O velho 44

 As palavras, como tantas vezes aqui já repeti, são como as cerejas. O mesmo acontece com pensamentos produzidos por estes enfezados e diminutos neurónios que me enchem o espaço que medeia entre o parietal direito e o parietal esquerdo.
Ontem, quando fazia a minha tradicional ronda pelos passeios de Lisboa, deparei-me com um acampamento de um sem abrigo que lá terá a mania de ser filósofo e ao lado da tenda, escarrapachado em gordas letras azuis sobre um cartão, tinha escrito a seguinte tirada digna de um Descartes ou de um Platão nos seus melhores dias
“ Antes de julgares a forma como eu vivo, fala comigo”.

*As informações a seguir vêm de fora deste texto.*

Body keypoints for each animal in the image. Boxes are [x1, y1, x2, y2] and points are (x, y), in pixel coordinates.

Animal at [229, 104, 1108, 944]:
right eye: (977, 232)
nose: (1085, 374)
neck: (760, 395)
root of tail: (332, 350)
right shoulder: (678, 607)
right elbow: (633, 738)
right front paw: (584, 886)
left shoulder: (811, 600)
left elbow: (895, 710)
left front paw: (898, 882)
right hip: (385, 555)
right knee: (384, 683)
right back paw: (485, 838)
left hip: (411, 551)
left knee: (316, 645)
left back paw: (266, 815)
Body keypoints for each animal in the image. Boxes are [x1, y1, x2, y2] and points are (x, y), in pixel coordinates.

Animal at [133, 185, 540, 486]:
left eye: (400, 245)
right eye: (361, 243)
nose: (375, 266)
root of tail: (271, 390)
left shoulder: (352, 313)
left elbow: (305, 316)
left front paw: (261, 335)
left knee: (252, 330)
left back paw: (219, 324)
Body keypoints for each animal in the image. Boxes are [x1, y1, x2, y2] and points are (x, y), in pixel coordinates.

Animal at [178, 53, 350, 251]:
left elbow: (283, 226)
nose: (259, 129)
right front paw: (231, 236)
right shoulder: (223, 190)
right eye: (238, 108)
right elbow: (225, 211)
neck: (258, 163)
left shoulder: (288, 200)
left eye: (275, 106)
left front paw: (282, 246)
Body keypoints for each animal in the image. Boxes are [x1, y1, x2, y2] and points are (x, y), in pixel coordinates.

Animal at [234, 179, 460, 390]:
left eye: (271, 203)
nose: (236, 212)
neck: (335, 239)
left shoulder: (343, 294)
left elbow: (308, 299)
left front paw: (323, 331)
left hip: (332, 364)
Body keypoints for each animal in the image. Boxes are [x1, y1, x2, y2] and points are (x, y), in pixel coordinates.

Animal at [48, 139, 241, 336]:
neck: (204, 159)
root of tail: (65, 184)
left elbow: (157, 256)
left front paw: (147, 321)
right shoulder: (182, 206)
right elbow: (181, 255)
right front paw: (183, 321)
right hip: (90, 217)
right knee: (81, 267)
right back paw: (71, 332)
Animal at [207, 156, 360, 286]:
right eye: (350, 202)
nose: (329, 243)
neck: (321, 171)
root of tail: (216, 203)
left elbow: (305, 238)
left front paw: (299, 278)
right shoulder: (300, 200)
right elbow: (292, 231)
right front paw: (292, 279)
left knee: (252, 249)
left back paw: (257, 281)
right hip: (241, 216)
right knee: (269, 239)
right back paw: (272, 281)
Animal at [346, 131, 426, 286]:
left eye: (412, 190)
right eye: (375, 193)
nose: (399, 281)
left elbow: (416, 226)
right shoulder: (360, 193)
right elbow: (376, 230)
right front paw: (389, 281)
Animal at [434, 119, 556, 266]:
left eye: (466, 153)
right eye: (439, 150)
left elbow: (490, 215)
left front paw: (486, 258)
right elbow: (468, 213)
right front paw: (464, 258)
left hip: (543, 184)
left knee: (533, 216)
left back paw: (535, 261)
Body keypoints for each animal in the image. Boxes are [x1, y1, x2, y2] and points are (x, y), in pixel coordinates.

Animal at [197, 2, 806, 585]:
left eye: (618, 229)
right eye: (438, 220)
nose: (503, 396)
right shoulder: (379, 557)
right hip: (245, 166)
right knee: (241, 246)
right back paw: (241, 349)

Hoje, ao atribuir um número de referência a uma proposta a enviar a um Cliente, deparei-me com o conjunto de algarismos “44” e de imediato fui transportado aos meus tempos de estudante na Escola Afonso Domingues e ao nosso Professor de Sistemas Digitais, permitam-me aqui escrever com P grande numa homenagem póstuma a tão emérita personagem, 44. Chamávamos-lhe 44 porque foi ele que, inocentemente e desconhecendo ainda a cambada de depravados que estava sentada em frente dele, após dizer o seu nome acrescentou que era o professor n.º 44. Estava-se mesmo a ver o que é o iríamos chamar daí para a frente.
O Professor 44, era já na altura, um senhor de uma provecta idade, de baixa estatura e com uma cor de cabelo que por sí só nos deveria obrigar a respeitá-lo um pouco. Não o fez!
As aulas eram um desconchavo total que ele impávido e sereno tentava ignorar, dando serenamente a matéria que tinha destinado àqueles 50 minutos. Por vezes ainda tentava pôr ordem na sala mas era o mesmo que nada. Eu, o Hernâni Cidade, o Jorge Jorge, o Beato, o Homem de Sá, o Pedro Cabral, o João Paulo, o Polónio, o Nequinho e até a  tímida Fátima tínhamos a nobre missão de boicotar todas as aulas transformando-as num verdadeiro inferno para o pobre senhor.
Eram muitas as vezes que se enganava na matéria e via-se em palpos de aranha para responder quando algum de nós, ia um pouco mais à frente e lhe fazia alguma pergunta coerente, refiro-me, claro está, ao Pedro Resende, que era o único que parecia perceber como é que 1+1 dava zero e ia 1 para a frente.
Rapidamente demos por esta falha de conhecimentos do professor e por estranho que pareça começamos a prestar um pouco mais de atenção às aulas só para o apanhar em falta e então era risadas de morte.
Um dia, a cumprir o nosso dever de alunos muito interessados em adquirir conhecimentos para a nossa vida e tornarmo-nos num futuro próximo membros activos de uma sociedade moderna e justa. Fizemos queixa do velho e da sua visível falta de conhecimentos para leccionar a matéria.
O professor de Tecnologia que nos ouviu, ouviu-nos com toda a calma e depois de aguardar uns segundos em silêncio disse:
“Sabem, quando o ano lectivo começou não havia professor Sistemas Digitais nesta escola. E de todos nós, o “velho 44”, que é professor de matemática, foi o único que se voluntariou para vos dar as aulas. É assim que todos os dias depois de sair da escola, o professor vai para casa e fica noite fora a estudar a matéria que vos vai dar no dia seguinte.”
Depois de relembrar esta história voltei ao presente para ler novamente a frase escrita pelo sem abrigo em grandes letras azuis:

“ Antes de julgares a forma como eu vivo, fala comigo”.